Source information:
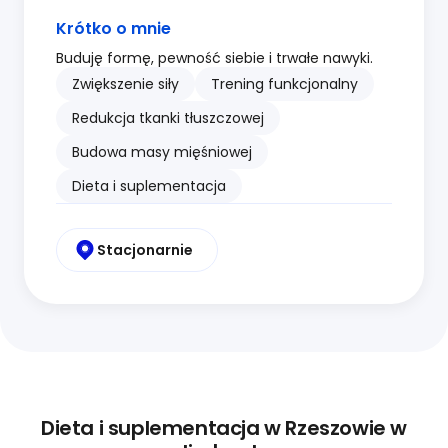
Krótko o mnie
Buduję formę, pewność siebie i trwałe nawyki.
Zwiększenie siły
Trening funkcjonalny
Redukcja tkanki tłuszczowej
Budowa masy mięśniowej
Dieta i suplementacja
Stacjonarnie
Dieta i suplementacja w Rzeszowie w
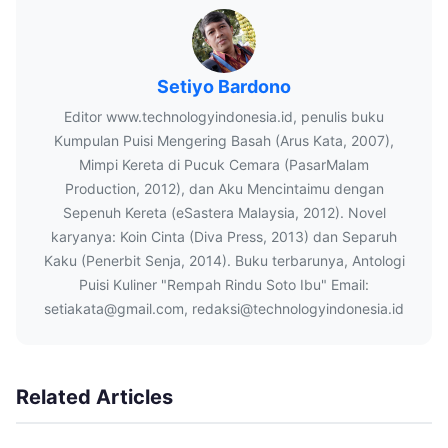
Setiyo Bardono
Editor www.technologyindonesia.id, penulis buku
Kumpulan Puisi Mengering Basah (Arus Kata, 2007),
Mimpi Kereta di Pucuk Cemara (PasarMalam
Production, 2012), dan Aku Mencintaimu dengan
Sepenuh Kereta (eSastera Malaysia, 2012). Novel
karyanya: Koin Cinta (Diva Press, 2013) dan Separuh
Kaku (Penerbit Senja, 2014). Buku terbarunya, Antologi
Puisi Kuliner "Rempah Rindu Soto Ibu" Email:
setiakata@gmail.com, redaksi@technologyindonesia.id
Related Articles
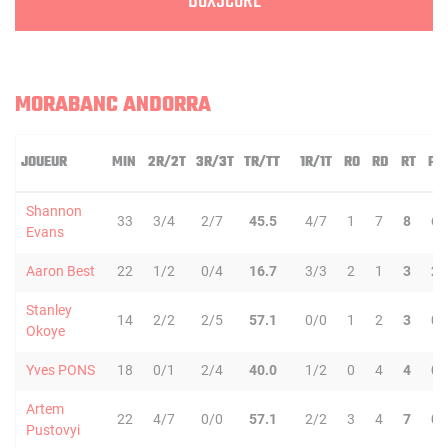
BOXSCORE
MORABANC ANDORRA
JOUEUR
MIN
2R/2T
3R/3T
TR/TT
1R/1T
RO
RD
RT
PD
Shannon
33
3/4
2/7
45.5
4/7
1
7
8
6
Evans
Aaron Best
22
1/2
0/4
16.7
3/3
2
1
3
2
Stanley
14
2/2
2/5
57.1
0/0
1
2
3
0
Okoye
Yves PONS
18
0/1
2/4
40.0
1/2
0
4
4
0
Artem
22
4/7
0/0
57.1
2/2
3
4
7
0
Pustovyi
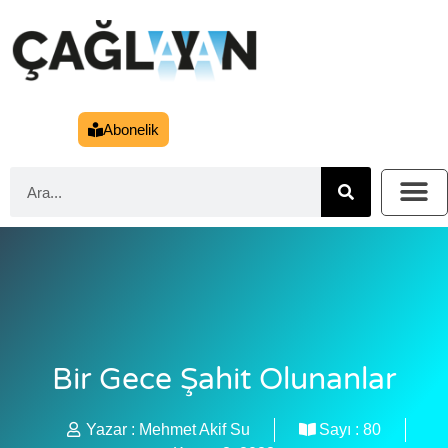
Abonelik
Bir Gece Şahit Olunanlar
Yazar :
Mehmet Akif Su
Sayı :
80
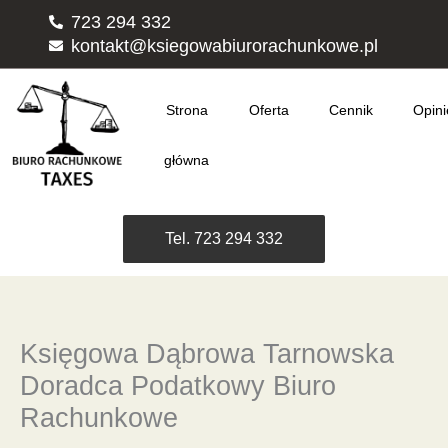
Przejdź
723 294 332
do
kontakt@ksiegowabiurorachunkowe.pl
treści
Strona
Oferta
Cennik
Opini
główna
Tel. 723 294 332
Księgowa Dąbrowa Tarnowska
Doradca Podatkowy Biuro
Rachunkowe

Exercise aim: Can you recast every line of text read from the rows above as a Markdown table with the columns "No." and "Text", numbering the lines in order, skipping blank lines, and leaving out the pictures?

Written solution:
| No. | Text |
|---|---|
| 1 | Krótko o mnie |
| 2 | Buduję formę, pewność siebie i trwałe nawyki. |
| 3 | Zwiększenie siły |
| 4 | Trening funkcjonalny |
| 5 | Redukcja tkanki tłuszczowej |
| 6 | Budowa masy mięśniowej |
| 7 | Dieta i suplementacja |
| 8 | Stacjonarnie |
| 9 | Dieta i suplementacja w Rzeszowie w |
| 10 | Setiyo Bardono |
| 11 | Editor www.technologyindonesia.id, penulis buku |
| 12 | Kumpulan Puisi Mengering Basah (Arus Kata, 2007), |
| 13 | Mimpi Kereta di Pucuk Cemara (PasarMalam |
| 14 | Production, 2012), dan Aku Mencintaimu dengan |
| 15 | Sepenuh Kereta (eSastera Malaysia, 2012). Novel |
| 16 | karyanya: Koin Cinta (Diva Press, 2013) dan Separuh |
| 17 | Kaku (Penerbit Senja, 2014). Buku terbarunya, Antologi |
| 18 | Puisi Kuliner "Rempah Rindu Soto Ibu" Email: |
| 19 | setiakata@gmail.com, redaksi@technologyindonesia.id |
| 20 | Related Articles |
| 21 | BOXSCORE |
| 22 | MORABANC ANDORRA |
| 23 | JOUEUR |
| 24 | MIN |
| 25 | 2R/2T |
| 26 | 3R/3T |
| 27 | TR/TT |
| 28 | 1R/1T |
| 29 | RO |
| 30 | RD |
| 31 | RT |
| 32 | PD |
| 33 | Shannon |
| 34 | 33 |
| 35 | 3/4 |
| 36 | 2/7 |
| 37 | 45.5 |
| 38 | 4/7 |
| 39 | 1 |
| 40 | 7 |
| 41 | 8 |
| 42 | 6 |
| 43 | Evans |
| 44 | Aaron Best |
| 45 | 22 |
| 46 | 1/2 |
| 47 | 0/4 |
| 48 | 16.7 |
| 49 | 3/3 |
| 50 | 2 |
| 51 | 1 |
| 52 | 3 |
| 53 | 2 |
| 54 | Stanley |
| 55 | 14 |
| 56 | 2/2 |
| 57 | 2/5 |
| 58 | 57.1 |
| 59 | 0/0 |
| 60 | 1 |
| 61 | 2 |
| 62 | 3 |
| 63 | 0 |
| 64 | Okoye |
| 65 | Yves PONS |
| 66 | 18 |
| 67 | 0/1 |
| 68 | 2/4 |
| 69 | 40.0 |
| 70 | 1/2 |
| 71 | 0 |
| 72 | 4 |
| 73 | 4 |
| 74 | 0 |
| 75 | Artem |
| 76 | 22 |
| 77 | 4/7 |
| 78 | 0/0 |
| 79 | 57.1 |
| 80 | 2/2 |
| 81 | 3 |
| 82 | 4 |
| 83 | 7 |
| 84 | 0 |
| 85 | Pustovyi |
| 86 | Abonelik |
| 87 | Bir Gece Şahit Olunanlar |
| 88 | Yazar : |
| 89 | Mehmet Akif Su |
| 90 | Sayı : |
| 91 | 80 |
| 92 | Przejdź |
| 93 | 723 294 332 |
| 94 | do |
| 95 | kontakt@ksiegowabiurorachunkowe.pl |
| 96 | treści |
| 97 | Strona |
| 98 | Oferta |
| 99 | Cennik |
| 100 | Opini |
| 101 | główna |
| 102 | Tel. 723 294 332 |
| 103 | Księgowa Dąbrowa Tarnowska |
| 104 | Doradca Podatkowy Biuro |
| 105 | Rachunkowe |